→ Assigned task
Rewrite these lines with every "integer" changed to "bigint" and everything else left as it is, omitting the pictures from your answer.
□ □ □ □
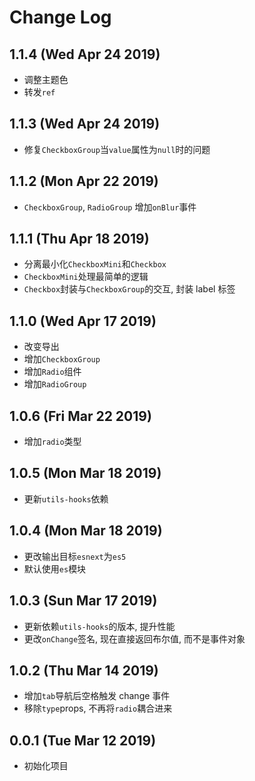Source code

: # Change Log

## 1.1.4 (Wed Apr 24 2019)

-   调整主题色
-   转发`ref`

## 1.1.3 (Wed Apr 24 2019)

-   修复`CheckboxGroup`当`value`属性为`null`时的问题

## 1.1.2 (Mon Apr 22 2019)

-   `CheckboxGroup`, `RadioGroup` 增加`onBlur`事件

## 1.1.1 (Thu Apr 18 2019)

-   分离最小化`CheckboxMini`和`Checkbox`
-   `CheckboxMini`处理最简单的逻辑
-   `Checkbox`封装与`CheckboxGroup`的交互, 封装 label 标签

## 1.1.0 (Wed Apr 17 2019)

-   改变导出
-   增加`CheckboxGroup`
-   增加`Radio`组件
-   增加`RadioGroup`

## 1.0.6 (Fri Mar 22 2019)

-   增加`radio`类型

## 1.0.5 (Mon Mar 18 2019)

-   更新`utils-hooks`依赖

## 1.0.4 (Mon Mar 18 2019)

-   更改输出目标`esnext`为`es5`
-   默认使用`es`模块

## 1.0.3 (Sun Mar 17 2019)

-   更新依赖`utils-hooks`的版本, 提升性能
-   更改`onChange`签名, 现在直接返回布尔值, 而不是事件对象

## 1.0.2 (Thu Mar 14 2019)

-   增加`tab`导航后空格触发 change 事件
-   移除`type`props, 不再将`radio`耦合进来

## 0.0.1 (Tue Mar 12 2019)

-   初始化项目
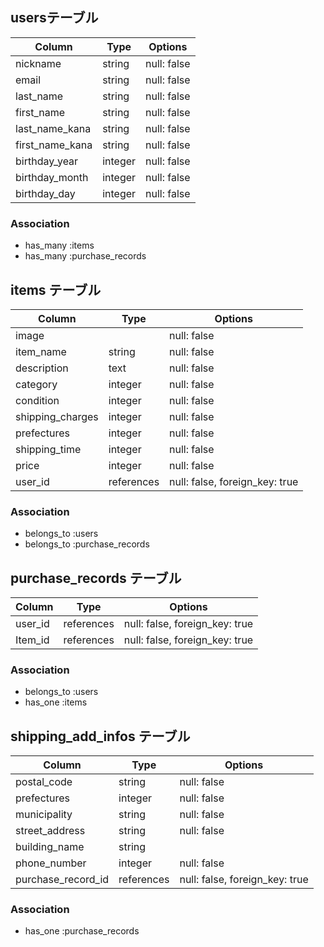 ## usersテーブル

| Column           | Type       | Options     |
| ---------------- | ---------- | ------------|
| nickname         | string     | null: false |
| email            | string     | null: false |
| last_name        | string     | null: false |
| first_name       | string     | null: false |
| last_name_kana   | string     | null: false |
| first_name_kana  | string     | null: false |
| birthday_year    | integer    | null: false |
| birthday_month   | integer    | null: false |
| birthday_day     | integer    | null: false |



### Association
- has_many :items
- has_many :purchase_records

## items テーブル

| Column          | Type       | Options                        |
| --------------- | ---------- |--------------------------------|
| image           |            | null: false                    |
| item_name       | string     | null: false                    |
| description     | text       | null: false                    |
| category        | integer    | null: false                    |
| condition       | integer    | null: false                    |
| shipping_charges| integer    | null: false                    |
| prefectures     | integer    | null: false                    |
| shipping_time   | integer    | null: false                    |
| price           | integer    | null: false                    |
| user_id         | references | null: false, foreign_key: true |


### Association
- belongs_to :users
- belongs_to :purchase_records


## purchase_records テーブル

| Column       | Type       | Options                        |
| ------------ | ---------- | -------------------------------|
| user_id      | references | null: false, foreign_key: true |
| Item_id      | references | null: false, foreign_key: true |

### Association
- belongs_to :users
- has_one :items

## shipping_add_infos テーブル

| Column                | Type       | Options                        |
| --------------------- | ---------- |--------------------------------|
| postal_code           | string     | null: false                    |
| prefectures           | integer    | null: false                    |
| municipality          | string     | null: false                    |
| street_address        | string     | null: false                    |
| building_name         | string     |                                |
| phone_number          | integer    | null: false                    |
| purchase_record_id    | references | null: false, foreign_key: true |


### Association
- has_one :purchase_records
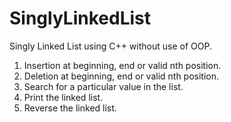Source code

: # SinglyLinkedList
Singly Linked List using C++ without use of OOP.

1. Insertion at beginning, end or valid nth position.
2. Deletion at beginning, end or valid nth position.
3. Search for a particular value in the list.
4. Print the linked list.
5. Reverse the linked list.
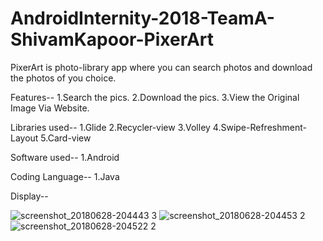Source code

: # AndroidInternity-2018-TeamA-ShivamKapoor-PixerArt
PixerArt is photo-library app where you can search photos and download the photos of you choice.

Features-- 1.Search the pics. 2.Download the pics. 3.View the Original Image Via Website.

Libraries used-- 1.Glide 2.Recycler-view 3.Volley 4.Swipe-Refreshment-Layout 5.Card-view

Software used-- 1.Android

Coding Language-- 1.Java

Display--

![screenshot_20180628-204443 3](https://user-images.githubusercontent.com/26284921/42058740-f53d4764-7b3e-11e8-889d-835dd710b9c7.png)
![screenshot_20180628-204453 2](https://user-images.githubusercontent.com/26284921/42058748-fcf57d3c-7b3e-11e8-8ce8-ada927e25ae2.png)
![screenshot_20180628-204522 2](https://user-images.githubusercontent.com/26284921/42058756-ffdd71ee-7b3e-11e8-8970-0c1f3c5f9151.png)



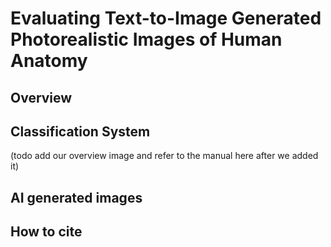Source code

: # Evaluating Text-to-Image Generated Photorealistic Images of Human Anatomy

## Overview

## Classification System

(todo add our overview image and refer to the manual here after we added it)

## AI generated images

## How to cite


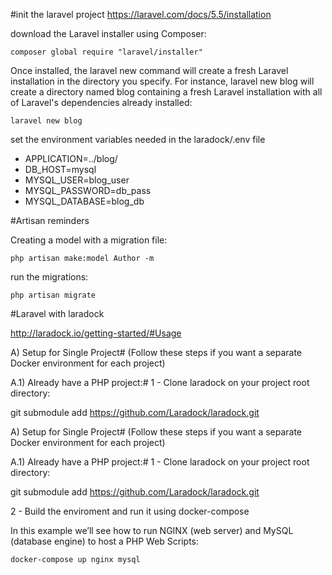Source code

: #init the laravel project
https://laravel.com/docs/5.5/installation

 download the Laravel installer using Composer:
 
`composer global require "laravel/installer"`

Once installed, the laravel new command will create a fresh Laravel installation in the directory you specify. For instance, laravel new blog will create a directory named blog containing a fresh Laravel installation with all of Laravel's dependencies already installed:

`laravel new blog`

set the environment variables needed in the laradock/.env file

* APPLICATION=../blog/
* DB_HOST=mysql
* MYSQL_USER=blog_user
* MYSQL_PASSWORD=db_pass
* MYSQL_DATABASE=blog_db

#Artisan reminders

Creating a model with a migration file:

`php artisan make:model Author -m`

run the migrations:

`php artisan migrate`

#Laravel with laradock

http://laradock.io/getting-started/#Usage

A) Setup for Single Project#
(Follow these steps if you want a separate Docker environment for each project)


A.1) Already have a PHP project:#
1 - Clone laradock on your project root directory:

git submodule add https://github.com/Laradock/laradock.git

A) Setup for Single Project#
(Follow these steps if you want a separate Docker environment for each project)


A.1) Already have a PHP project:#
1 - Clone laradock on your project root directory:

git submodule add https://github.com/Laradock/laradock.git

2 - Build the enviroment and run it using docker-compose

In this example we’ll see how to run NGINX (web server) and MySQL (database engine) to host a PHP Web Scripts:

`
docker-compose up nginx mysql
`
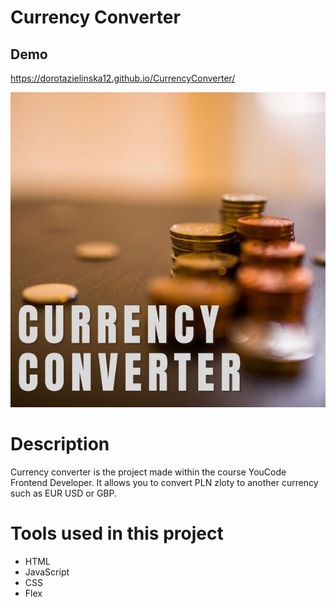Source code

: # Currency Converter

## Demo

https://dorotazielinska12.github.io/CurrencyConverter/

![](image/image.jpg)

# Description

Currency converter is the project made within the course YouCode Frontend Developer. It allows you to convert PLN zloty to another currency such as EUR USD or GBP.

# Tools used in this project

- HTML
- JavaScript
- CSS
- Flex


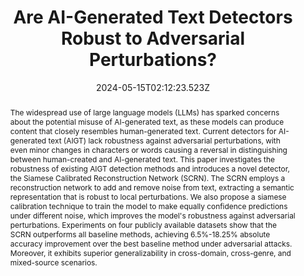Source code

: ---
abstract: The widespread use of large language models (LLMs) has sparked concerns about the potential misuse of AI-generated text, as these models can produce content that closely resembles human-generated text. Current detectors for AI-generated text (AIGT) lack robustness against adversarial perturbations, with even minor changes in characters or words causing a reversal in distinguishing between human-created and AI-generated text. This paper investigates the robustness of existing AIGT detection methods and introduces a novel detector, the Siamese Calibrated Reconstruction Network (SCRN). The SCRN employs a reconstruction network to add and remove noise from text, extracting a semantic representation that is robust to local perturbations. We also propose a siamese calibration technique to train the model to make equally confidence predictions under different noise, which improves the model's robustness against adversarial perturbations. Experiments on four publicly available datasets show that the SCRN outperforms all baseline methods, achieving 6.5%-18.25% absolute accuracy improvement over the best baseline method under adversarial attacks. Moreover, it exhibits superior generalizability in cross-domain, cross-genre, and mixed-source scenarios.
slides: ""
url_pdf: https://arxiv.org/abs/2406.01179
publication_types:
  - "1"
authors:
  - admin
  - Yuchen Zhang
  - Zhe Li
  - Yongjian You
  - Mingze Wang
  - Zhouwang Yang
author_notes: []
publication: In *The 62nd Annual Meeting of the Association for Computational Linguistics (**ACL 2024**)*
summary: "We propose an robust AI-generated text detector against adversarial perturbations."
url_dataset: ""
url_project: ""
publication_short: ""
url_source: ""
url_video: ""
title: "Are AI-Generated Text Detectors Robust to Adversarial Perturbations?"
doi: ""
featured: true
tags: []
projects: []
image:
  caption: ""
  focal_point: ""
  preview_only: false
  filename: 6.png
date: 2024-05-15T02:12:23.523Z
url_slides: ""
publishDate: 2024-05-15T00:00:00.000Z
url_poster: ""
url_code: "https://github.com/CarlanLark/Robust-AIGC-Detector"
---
□ □ □ □
→ Task result
Source code

: # Change Log

## 1.1.4 (Wed Apr 24 2019)

-   调整主题色
-   转发`ref`

## 1.1.3 (Wed Apr 24 2019)

-   修复`CheckboxGroup`当`value`属性为`null`时的问题

## 1.1.2 (Mon Apr 22 2019)

-   `CheckboxGroup`, `RadioGroup` 增加`onBlur`事件

## 1.1.1 (Thu Apr 18 2019)

-   分离最小化`CheckboxMini`和`Checkbox`
-   `CheckboxMini`处理最简单的逻辑
-   `Checkbox`封装与`CheckboxGroup`的交互, 封装 label 标签

## 1.1.0 (Wed Apr 17 2019)

-   改变导出
-   增加`CheckboxGroup`
-   增加`Radio`组件
-   增加`RadioGroup`

## 1.0.6 (Fri Mar 22 2019)

-   增加`radio`类型

## 1.0.5 (Mon Mar 18 2019)

-   更新`utils-hooks`依赖

## 1.0.4 (Mon Mar 18 2019)

-   更改输出目标`esnext`为`es5`
-   默认使用`es`模块

## 1.0.3 (Sun Mar 17 2019)

-   更新依赖`utils-hooks`的版本, 提升性能
-   更改`onChange`签名, 现在直接返回布尔值, 而不是事件对象

## 1.0.2 (Thu Mar 14 2019)

-   增加`tab`导航后空格触发 change 事件
-   移除`type`props, 不再将`radio`耦合进来

## 0.0.1 (Tue Mar 12 2019)

-   初始化项目
 ## usersテーブル

| Column           | Type       | Options     |
| ---------------- | ---------- | ------------|
| nickname         | string     | null: false |
| email            | string     | null: false |
| last_name        | string     | null: false |
| first_name       | string     | null: false |
| last_name_kana   | string     | null: false |
| first_name_kana  | string     | null: false |
| birthday_year    | bigint    | null: false |
| birthday_month   | bigint    | null: false |
| birthday_day     | bigint    | null: false |



### Association
- has_many :items
- has_many :purchase_records

## items テーブル

| Column          | Type       | Options                        |
| --------------- | ---------- |--------------------------------|
| image           |            | null: false                    |
| item_name       | string     | null: false                    |
| description     | text       | null: false                    |
| category        | bigint    | null: false                    |
| condition       | bigint    | null: false                    |
| shipping_charges| bigint    | null: false                    |
| prefectures     | bigint    | null: false                    |
| shipping_time   | bigint    | null: false                    |
| price           | bigint    | null: false                    |
| user_id         | references | null: false, foreign_key: true |


### Association
- belongs_to :users
- belongs_to :purchase_records


## purchase_records テーブル

| Column       | Type       | Options                        |
| ------------ | ---------- | -------------------------------|
| user_id      | references | null: false, foreign_key: true |
| Item_id      | references | null: false, foreign_key: true |

### Association
- belongs_to :users
- has_one :items

## shipping_add_infos テーブル

| Column                | Type       | Options                        |
| --------------------- | ---------- |--------------------------------|
| postal_code           | string     | null: false                    |
| prefectures           | bigint    | null: false                    |
| municipality          | string     | null: false                    |
| street_address        | string     | null: false                    |
| building_name         | string     |                                |
| phone_number          | bigint    | null: false                    |
| purchase_record_id    | references | null: false, foreign_key: true |


### Association
- has_one :purchase_records
Source code

: # SinglyLinkedList
Singly Linked List using C++ without use of OOP.

1. Insertion at beginning, end or valid nth position.
2. Deletion at beginning, end or valid nth position.
3. Search for a particular value in the list.
4. Print the linked list.
5. Reverse the linked list.
Source code

: # AndroidInternity-2018-TeamA-ShivamKapoor-PixerArt
PixerArt is photo-library app where you can search photos and download the photos of you choice.

Features-- 1.Search the pics. 2.Download the pics. 3.View the Original Image Via Website.

Libraries used-- 1.Glide 2.Recycler-view 3.Volley 4.Swipe-Refreshment-Layout 5.Card-view

Software used-- 1.Android

Coding Language-- 1.Java

Display--

![screenshot_20180628-204443 3](https://user-images.githubusercontent.com/26284921/42058740-f53d4764-7b3e-11e8-889d-835dd710b9c7.png)
![screenshot_20180628-204453 2](https://user-images.githubusercontent.com/26284921/42058748-fcf57d3c-7b3e-11e8-8ce8-ada927e25ae2.png)
![screenshot_20180628-204522 2](https://user-images.githubusercontent.com/26284921/42058756-ffdd71ee-7b3e-11e8-8970-0c1f3c5f9151.png)



Source code

: # Evaluating Text-to-Image Generated Photorealistic Images of Human Anatomy

## Overview

## Classification System

(todo add our overview image and refer to the manual here after we added it)

## AI generated images

## How to cite


Source code

: #init the laravel project
https://laravel.com/docs/5.5/installation

 download the Laravel installer using Composer:
 
`composer global require "laravel/installer"`

Once installed, the laravel new command will create a fresh Laravel installation in the directory you specify. For instance, laravel new blog will create a directory named blog containing a fresh Laravel installation with all of Laravel's dependencies already installed:

`laravel new blog`

set the environment variables needed in the laradock/.env file

* APPLICATION=../blog/
* DB_HOST=mysql
* MYSQL_USER=blog_user
* MYSQL_PASSWORD=db_pass
* MYSQL_DATABASE=blog_db

#Artisan reminders

Creating a model with a migration file:

`php artisan make:model Author -m`

run the migrations:

`php artisan migrate`

#Laravel with laradock

http://laradock.io/getting-started/#Usage

A) Setup for Single Project#
(Follow these steps if you want a separate Docker environment for each project)


A.1) Already have a PHP project:#
1 - Clone laradock on your project root directory:

git submodule add https://github.com/Laradock/laradock.git

A) Setup for Single Project#
(Follow these steps if you want a separate Docker environment for each project)


A.1) Already have a PHP project:#
1 - Clone laradock on your project root directory:

git submodule add https://github.com/Laradock/laradock.git

2 - Build the enviroment and run it using docker-compose

In this example we’ll see how to run NGINX (web server) and MySQL (database engine) to host a PHP Web Scripts:

`
docker-compose up nginx mysql
`
Source code

: # Currency Converter

## Demo

https://dorotazielinska12.github.io/CurrencyConverter/

![](image/image.jpg)

# Description

Currency converter is the project made within the course YouCode Frontend Developer. It allows you to convert PLN zloty to another currency such as EUR USD or GBP.

# Tools used in this project

- HTML
- JavaScript
- CSS
- Flex


Source code

: ---
abstract: The widespread use of large language models (LLMs) has sparked concerns about the potential misuse of AI-generated text, as these models can produce content that closely resembles human-generated text. Current detectors for AI-generated text (AIGT) lack robustness against adversarial perturbations, with even minor changes in characters or words causing a reversal in distinguishing between human-created and AI-generated text. This paper investigates the robustness of existing AIGT detection methods and introduces a novel detector, the Siamese Calibrated Reconstruction Network (SCRN). The SCRN employs a reconstruction network to add and remove noise from text, extracting a semantic representation that is robust to local perturbations. We also propose a siamese calibration technique to train the model to make equally confidence predictions under different noise, which improves the model's robustness against adversarial perturbations. Experiments on four publicly available datasets show that the SCRN outperforms all baseline methods, achieving 6.5%-18.25% absolute accuracy improvement over the best baseline method under adversarial attacks. Moreover, it exhibits superior generalizability in cross-domain, cross-genre, and mixed-source scenarios.
slides: ""
url_pdf: https://arxiv.org/abs/2406.01179
publication_types:
  - "1"
authors:
  - admin
  - Yuchen Zhang
  - Zhe Li
  - Yongjian You
  - Mingze Wang
  - Zhouwang Yang
author_notes: []
publication: In *The 62nd Annual Meeting of the Association for Computational Linguistics (**ACL 2024**)*
summary: "We propose an robust AI-generated text detector against adversarial perturbations."
url_dataset: ""
url_project: ""
publication_short: ""
url_source: ""
url_video: ""
title: "Are AI-Generated Text Detectors Robust to Adversarial Perturbations?"
doi: ""
featured: true
tags: []
projects: []
image:
  caption: ""
  focal_point: ""
  preview_only: false
  filename: 6.png
date: 2024-05-15T02:12:23.523Z
url_slides: ""
publishDate: 2024-05-15T00:00:00.000Z
url_poster: ""
url_code: "https://github.com/CarlanLark/Robust-AIGC-Detector"
---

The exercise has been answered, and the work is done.